Das gilt auch für - fast - alle Bayern-Teamkollegen. Thomas Müller war bei der WM 2010 in Südafrika zwar Torschützenkönig, stand aber am Ende ohne Pokal da. Franck Ribéry ist dreifacher deutscher Meister und wurde 2005 mit Galatasaray Istanbul türkischer Pokalsieger. Arjen Robben war schon in vier Ländern (zweimal in Deutschland, zweimal in England, Spanien und den Niederlanden) nationaler Meister. Einzig Javi Martínez hat internationale Meriten. Er ist Welt- und Europameister - auch wenn er im WM-Finale 2010 und im EM-Endspiel 2012 nicht zum Einsatz kam.

Nicht viel anders liest sich die Erfolgsgeschichte bei Borussia Dortmund. Die meisten Spieler führen die beiden deutschen Meisterschaften 2011 und 2012 und den furiosen DFB-Pokal-Finalsieg im vergangenen Jahr gegen den FC Bayern (5:2) in ihrer Vita auf. Die nationale Titelsammlung ist beeindruckend, die internationale ausbaufähig.

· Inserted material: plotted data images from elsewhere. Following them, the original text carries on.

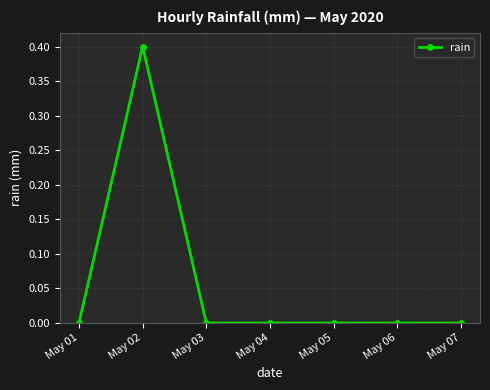

Where is the first local maximum?

May 02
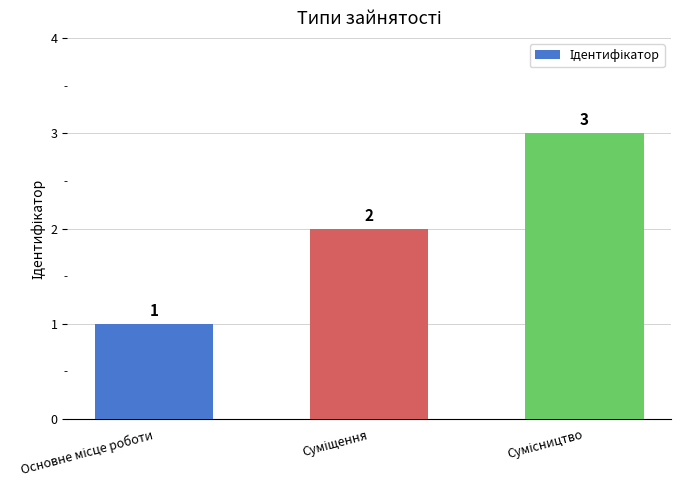

Count the values in the range 1 to 3.

3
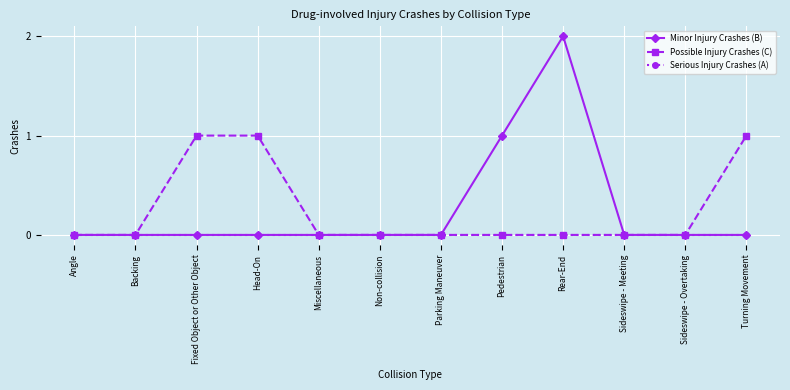

How many distinct data groups are displayed?

3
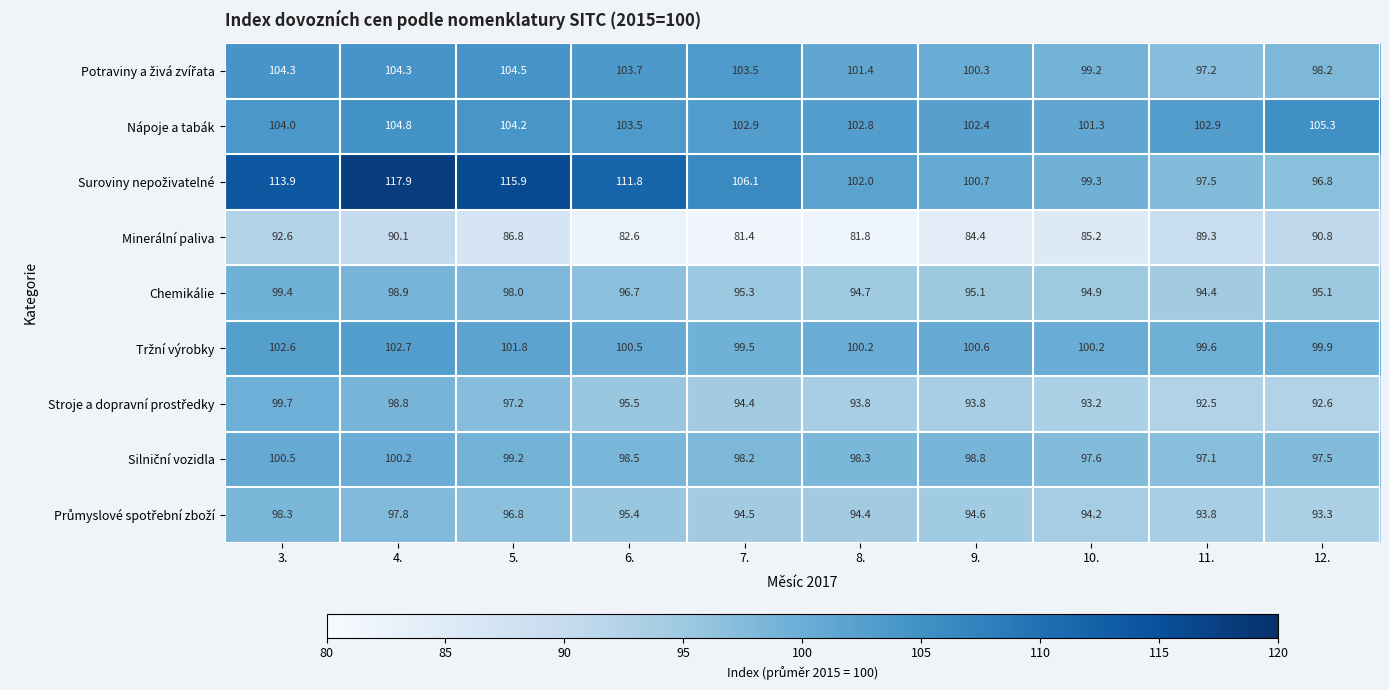

What is the spread (max minus min) of values at 7.?

24.7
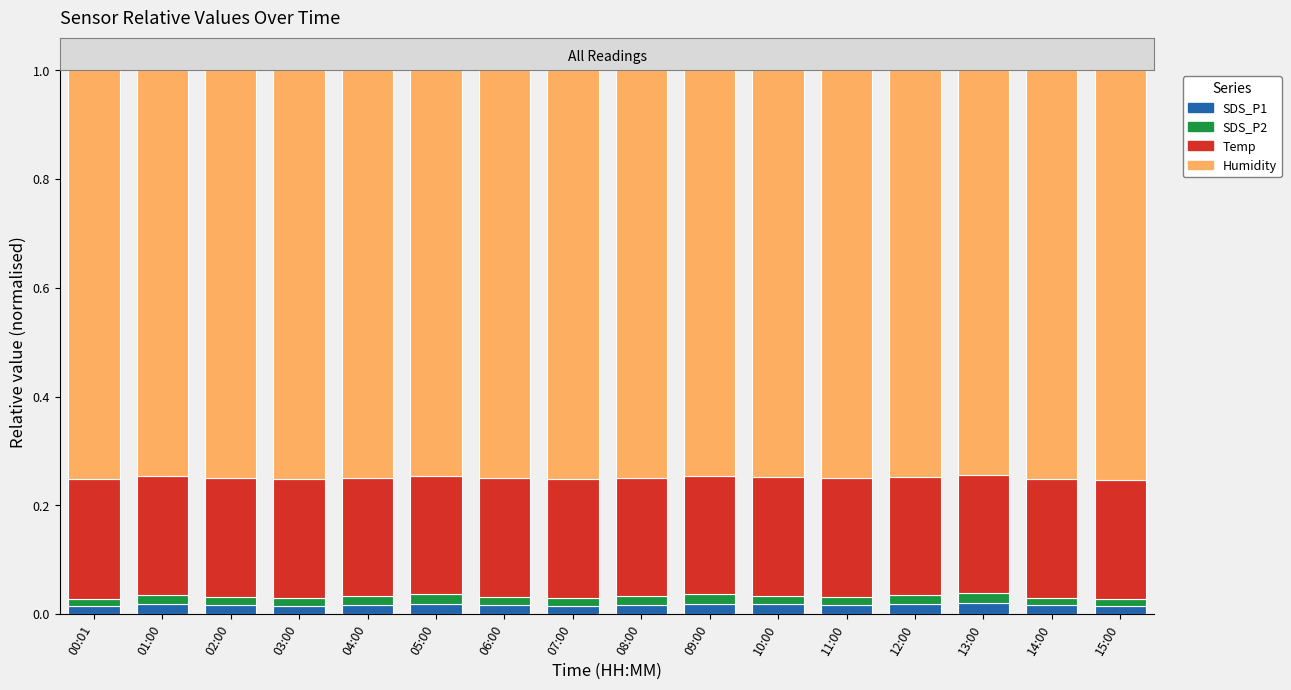

What is the sum of all Temp values?

3.5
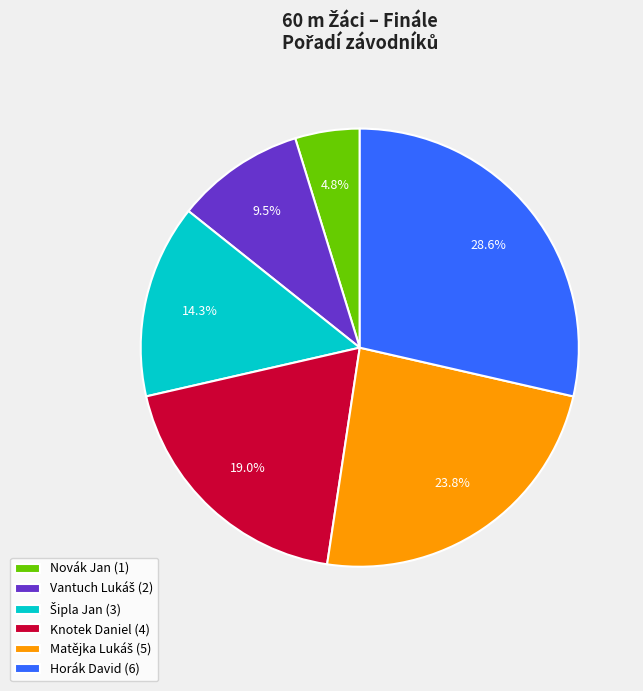

To the nearest percent, what is the combined percentage of Knotek Daniel and Novák Jan?

24%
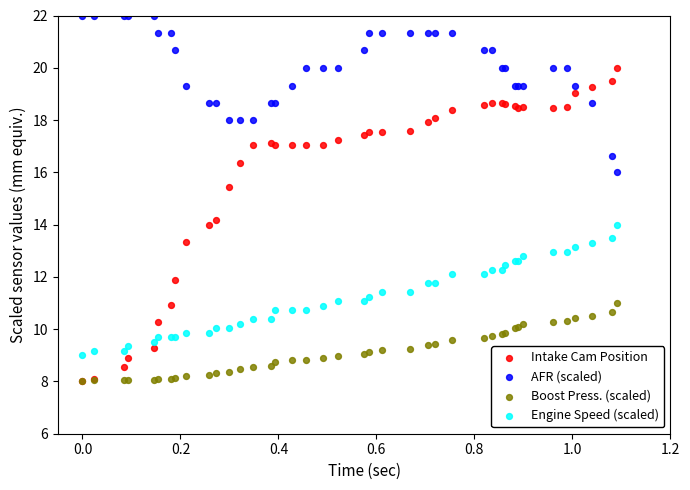

Across all series, what Y value is closest to 15?

15.5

Insbesondere die Nationalspieler des FC Bayern haben in den letzten Jahren kurz vor einem großen Ziel bittere Erfahrungen gemacht: zwei Halbfinal-Niederlagen mit der Nationalelf, zwei verlorene Champions-League-Endspiele mit dem Verein - das zehrt an den Nerven. "Wenn du dreimal verlierst, hast du den Loser-Stempel drauf", sagt Müller. Genervt und dünnhäutig reagiert auch Schweinsteiger auf die ständigen Nachfragen und den Vergleich mit dem früheren Nationalmannschafts-Kapitän Michael Ballack, der seine Karriere als "Unvollendeter" beendet hat. "Wenn ich keinen internationalen Titel hole, sterbe ich auch nicht früher", sagt Schweinsteiger.

Auch die Dortmunder werden immer sensibler, je näher es auf das Finale zugeht. Anders als ursprünglich geplant fanden und finden die letzten Trainingseinheiten unter Ausschluss der Öffentlichkeit statt. Der Medienrummel um Mario Götze und seine Verletzung hatte alle Dimensionen gesprengt. Nach seiner Absage ist das große Finale um eine Attraktion ärmer: Mit Argusaugen hätten die 86 000 Zuschauer im Wembley Stadion und die vielen Millionen Fans an den Bildschirmen beobachtet, wie sich der 20-Jährige gegen sein künftiges Team präsentiert hätte. Eine ähnliche Konstellation hatte es 1984 beim Wechsel von Lothar Matthäus von Borussia Mönchengladbach zum FC Bayern gegeben. In seinem letzten Spiel für den alten Club war Matthäus im Elfmeterschießen des DFB-Pokalfinales gescheitert - und Gladbach hatte verloren.

Nun fährt Götze lediglich als Daumendrücker für die Borussia nach London. In der zentralen Mittelfeld-Position wird er vermutlich durch Marco Reus ersetzt. Sicher ist mittlerweile der Einsatz von Abwehrchef Mats Hummels. BVB-Rechtsverteidiger Lukasz Piszczek muss sich nach dem Finale an der Hüfte operieren lassen und wird fünf Monate ausfallen.

Bei aller Freude über das erste rein deutsche Europapokal-Endspiel: Noch ist der viel beschworene Machtwechsel im europäischen Fußball eher eine Momentaufnahme denn ein Faktum. In der Europa League haben sich deutsche Teams in dieser Saison nicht gerade mit Ruhm bekleckert. Die Nationalteams und Vereine aus Spanien, Italien und England werden Schweinsteiger und Co. das Leben in den nächsten Jahren schwer genug machen.